But then is the farm laws debate about facts anymore? Prime Minister himself has led from the front in communicating the imperatives and impact of the reforms, having spoken at least two dozen times in the last three months alone. Experts like former Committee on Agricultural Costs and Prices (CACP) head Ashok Gulati have openly batted for the laws as game changers. Modi also underscored the little-known fact that a deregulated dairy industry does better as a subset of larger agriculture sector contributing more than the share of cereals and pulses combined!

Public memory is short. It is not very long ago that the Akalis sat in parliament as the farm-laws were passed in September of 2020. Or the 2019 Congress manifesto that promised almost exact same reforms. That’s where facts coalesce into politics. Picking from here, PM launched a charm offensive, at least on two occasions exhorting the opposition to take full credit of any good that might come out of the reforms, and leave the abuses for him to handle. “Feel pride in the fact that I am doing something suggested by Manmohan Singh.” Or “feel pride in your legacy of the dairy industry foundation for which was laid before me,” he said.

Hinting that the laws can be easily amended in future based on feedback, he said: “Social life is subject to change. Obstruction does not lead to progress. Politics can’t be so compelling that you leave aside your own thoughts to corner the government,” Yet, you think this olive branch from the PM would have cut much ice?

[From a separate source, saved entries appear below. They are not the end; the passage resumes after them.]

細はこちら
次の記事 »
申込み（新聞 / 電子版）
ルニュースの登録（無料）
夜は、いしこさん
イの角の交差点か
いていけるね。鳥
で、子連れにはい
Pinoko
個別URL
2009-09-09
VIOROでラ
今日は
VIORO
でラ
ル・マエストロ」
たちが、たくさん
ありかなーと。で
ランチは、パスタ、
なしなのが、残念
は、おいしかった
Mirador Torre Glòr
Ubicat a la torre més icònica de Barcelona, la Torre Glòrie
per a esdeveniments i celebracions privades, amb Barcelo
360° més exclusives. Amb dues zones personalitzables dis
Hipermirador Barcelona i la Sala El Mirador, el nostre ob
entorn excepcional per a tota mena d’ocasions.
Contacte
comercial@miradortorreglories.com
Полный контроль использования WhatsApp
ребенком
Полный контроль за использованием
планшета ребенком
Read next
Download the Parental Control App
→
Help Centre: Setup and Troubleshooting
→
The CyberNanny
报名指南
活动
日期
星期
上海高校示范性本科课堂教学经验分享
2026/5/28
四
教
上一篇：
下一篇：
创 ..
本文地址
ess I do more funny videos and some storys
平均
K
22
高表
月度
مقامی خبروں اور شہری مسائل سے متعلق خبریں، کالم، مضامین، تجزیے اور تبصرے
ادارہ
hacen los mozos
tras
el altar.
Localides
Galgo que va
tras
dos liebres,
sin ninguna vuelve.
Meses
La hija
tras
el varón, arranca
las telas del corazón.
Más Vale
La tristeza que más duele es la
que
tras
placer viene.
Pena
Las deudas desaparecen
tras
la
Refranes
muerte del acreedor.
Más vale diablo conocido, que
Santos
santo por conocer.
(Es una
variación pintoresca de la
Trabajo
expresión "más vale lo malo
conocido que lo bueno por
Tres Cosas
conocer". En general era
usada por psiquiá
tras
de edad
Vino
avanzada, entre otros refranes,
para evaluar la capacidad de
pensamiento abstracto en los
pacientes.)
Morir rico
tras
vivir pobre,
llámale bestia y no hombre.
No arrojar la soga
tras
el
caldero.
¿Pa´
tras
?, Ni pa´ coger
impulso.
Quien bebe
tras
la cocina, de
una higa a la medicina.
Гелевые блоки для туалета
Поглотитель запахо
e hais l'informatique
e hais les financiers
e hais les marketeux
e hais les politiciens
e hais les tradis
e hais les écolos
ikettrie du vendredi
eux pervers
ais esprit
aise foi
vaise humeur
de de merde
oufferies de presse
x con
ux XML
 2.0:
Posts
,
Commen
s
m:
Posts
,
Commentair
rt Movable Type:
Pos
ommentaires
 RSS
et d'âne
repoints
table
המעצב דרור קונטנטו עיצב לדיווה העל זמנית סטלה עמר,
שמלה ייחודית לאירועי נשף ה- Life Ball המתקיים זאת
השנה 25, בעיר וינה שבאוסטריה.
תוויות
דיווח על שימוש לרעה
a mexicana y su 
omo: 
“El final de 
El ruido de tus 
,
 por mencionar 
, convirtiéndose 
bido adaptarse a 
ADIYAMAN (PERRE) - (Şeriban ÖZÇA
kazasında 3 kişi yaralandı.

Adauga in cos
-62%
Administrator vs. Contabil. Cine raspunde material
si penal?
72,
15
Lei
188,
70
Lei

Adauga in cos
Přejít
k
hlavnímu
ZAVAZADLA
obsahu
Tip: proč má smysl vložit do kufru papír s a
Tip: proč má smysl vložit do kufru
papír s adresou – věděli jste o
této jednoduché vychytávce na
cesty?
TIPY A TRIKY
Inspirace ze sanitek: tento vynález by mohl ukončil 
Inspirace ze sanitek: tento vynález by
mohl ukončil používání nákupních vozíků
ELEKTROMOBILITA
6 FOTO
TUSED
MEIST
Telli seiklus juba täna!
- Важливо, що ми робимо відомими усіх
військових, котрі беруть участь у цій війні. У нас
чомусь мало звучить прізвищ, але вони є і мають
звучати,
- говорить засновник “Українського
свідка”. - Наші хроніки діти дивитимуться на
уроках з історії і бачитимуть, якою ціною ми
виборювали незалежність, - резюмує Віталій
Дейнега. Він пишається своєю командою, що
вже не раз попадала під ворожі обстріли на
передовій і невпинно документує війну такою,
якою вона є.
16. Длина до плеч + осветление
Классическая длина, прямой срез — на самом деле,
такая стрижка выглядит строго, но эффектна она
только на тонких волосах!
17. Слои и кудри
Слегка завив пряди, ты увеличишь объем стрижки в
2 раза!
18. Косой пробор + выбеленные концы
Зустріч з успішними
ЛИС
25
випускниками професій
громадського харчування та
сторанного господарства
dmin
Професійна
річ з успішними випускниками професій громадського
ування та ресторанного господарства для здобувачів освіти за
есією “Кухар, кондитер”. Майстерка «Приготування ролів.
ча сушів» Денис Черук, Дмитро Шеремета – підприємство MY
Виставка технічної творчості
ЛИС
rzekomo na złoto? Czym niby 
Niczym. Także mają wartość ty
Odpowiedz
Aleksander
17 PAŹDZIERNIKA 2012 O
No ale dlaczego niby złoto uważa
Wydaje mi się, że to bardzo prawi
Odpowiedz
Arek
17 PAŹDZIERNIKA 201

It is a measure of the spite that the opposition has for the Prime Minister that they would rather see over 12 crores small and marginal farmers suffer penury for longer, then let the agriculture reforms make the profession of farming little more remunerative in the country. Parallelly, in their politics, farm protests are an experiment in testing the power of the opposition in countermanding the Modi mandate. A sort of creep that began with award-wapsi intolerance debate in the first Modi term, consolidated with the CAA-NRC protests last year, and is now a fracture that showed up at the Red Fort on January 26. The renting of the likes of Rihanna and Mia Khalifa by separatist elements – the Khalistanis named as Foreign Destructive Ideology (FDI) - injects the element of sinister in the opposition’s compromise-Modi project. The PM ended by highlighting the dangers of the game for Punjab, recalling how the state has already suffered earlier.

Despite the restraint, despite the indulgence, despite all the cajoling, what are the chances that the Modi government would succeed in retrieving and implementing the farm laws? I would wager the whole thing has got so cluttered that the retrieval in present form is unlikely. The solution lies in one line used by Modi. “States have done all this in some measure (Rajyon ne adha adhura toh kiya hi hai),” he said, adding that even states have faced the brunt of the rent-a-cause protesters – coining the word Andolanjeevi (Protest parasites) for them. Modi government can draw from the first wave of opposition obstructionism to land reforms it faced in its early days in the first term. The matter was left to the states. With the BJP in power in great part of the country, this route to get the farm laws effectively implemented provides the best-case scenario. It helps that Agriculture is a State subject in the constitutional scheme of things.